▶ Teks yang Diberikan
3.4 Pencapaian untuk mendukung akses pangan • Menurunnya angka kemiskinan dari 1 juta orang (21,55 persen) tahun 2010 menjadi 802 ribu orang (16,54 persen) pada September 2015. Penurunan angka kemiskinan NTB termasuk kategori progresif: Ranking VIII nasional tahun 2011 (1,82 persen) dan Ranking IV nasional Maret 2012 (1,10 persen). • Melalui program percepatan penanganan jalan dengan pola tahun jamak dari tahun 2010 sampai 2013 dengan panjang jalan yang ditangani sebanyak 43 ruas jalan sepanjang 322,86 km. Pada tahun 2011 Pemerintah Pusat memberikan penghargaan kepada Provinsi NTB sebagai provinsi ketiga terbaik dalam penanganan percepatan pembangunan infrastruktur jalan provinsi. • Meningkatnya rasio elektrifikasi melalui beberapa program berikut: 1) Program Listrik Murah dan Hemat dengan memberikan sambungan listrik gratis pada masyarakat yang sudah dilalui jaringan listrik PLN, namun belum dapat menikmati listrik, dan 2) Program Desa Mandiri Energi, dengan membangun fasilitas untuk memenuhi kebutuhan energi masyarakat secara mandiri bagi wilayah yang tidak terjangkau oleh jaringan listrik PLN melalui pembangunan Pembangkit Listrik Tenaga Surya (PLTS) dan Pembangkit Listrik tenaga Mikro Hidro (PLTMH). • Disusunnya Dokumen Rencana Aksi Energi Terbarukan NTB 2010-2025 yang menjadi acuan dalam pengembangan energi terbarukan di Provinsi NTB. • Penghargaan Anugerah Energi Prabawa tahun 2013 dalam melakukan usaha pengembangan, penyediaan dan pemanfaatan energi dengan prinsip konservasi dan/atau diversifikasi melalui kebijakan/regulasi yang menghasilkan produk fisik sebagai hasil inovasi dan pengembangan teknologi baru.

Item tersimpan dari sebuah koleksi
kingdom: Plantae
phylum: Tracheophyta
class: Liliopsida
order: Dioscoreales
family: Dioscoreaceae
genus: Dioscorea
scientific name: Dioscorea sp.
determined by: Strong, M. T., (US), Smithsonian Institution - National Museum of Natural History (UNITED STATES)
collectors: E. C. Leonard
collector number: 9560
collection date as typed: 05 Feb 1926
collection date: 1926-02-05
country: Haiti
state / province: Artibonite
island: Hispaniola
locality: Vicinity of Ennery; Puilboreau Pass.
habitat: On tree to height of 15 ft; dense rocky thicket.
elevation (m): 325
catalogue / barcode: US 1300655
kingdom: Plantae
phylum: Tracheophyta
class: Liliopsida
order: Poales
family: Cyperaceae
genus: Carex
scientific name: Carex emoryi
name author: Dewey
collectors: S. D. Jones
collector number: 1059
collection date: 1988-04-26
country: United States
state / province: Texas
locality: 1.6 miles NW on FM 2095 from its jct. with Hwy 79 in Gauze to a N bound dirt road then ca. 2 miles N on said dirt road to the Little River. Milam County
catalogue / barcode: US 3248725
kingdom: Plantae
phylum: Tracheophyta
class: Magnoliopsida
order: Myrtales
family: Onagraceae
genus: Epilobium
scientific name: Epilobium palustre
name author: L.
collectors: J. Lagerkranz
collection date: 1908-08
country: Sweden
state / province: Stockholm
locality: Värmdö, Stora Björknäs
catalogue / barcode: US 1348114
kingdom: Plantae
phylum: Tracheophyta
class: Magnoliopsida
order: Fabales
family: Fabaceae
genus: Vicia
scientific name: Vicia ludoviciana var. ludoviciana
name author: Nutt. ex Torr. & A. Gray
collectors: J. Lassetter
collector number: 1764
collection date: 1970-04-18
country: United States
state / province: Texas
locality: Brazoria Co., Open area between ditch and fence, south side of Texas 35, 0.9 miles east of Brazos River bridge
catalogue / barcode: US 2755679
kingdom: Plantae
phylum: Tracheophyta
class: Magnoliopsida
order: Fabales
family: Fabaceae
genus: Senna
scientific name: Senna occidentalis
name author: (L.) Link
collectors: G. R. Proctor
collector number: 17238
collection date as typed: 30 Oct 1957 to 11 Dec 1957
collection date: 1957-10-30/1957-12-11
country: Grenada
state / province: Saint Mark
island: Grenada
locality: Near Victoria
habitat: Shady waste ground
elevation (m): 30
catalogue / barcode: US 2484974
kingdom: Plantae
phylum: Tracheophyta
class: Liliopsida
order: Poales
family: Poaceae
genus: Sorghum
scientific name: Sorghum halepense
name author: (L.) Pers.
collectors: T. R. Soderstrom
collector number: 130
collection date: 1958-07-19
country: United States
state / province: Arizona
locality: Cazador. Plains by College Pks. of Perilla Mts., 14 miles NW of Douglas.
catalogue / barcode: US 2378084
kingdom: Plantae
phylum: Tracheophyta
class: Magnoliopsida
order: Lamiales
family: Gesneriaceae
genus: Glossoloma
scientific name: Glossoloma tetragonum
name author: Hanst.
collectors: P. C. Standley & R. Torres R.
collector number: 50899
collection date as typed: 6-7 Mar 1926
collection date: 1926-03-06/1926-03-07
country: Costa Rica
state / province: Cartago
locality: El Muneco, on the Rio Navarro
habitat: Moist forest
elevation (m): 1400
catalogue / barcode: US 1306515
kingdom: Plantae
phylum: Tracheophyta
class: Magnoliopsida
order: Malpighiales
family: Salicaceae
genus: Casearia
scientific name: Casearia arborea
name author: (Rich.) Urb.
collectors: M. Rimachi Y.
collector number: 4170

▶ Tugas Wajib
Dalam teks tentang pencapaian akses pangan di NTB, berapa jumlah penduduk miskin pada September 2015?

▶ Kunci Jawaban
802 ribu orang (16,54 persen).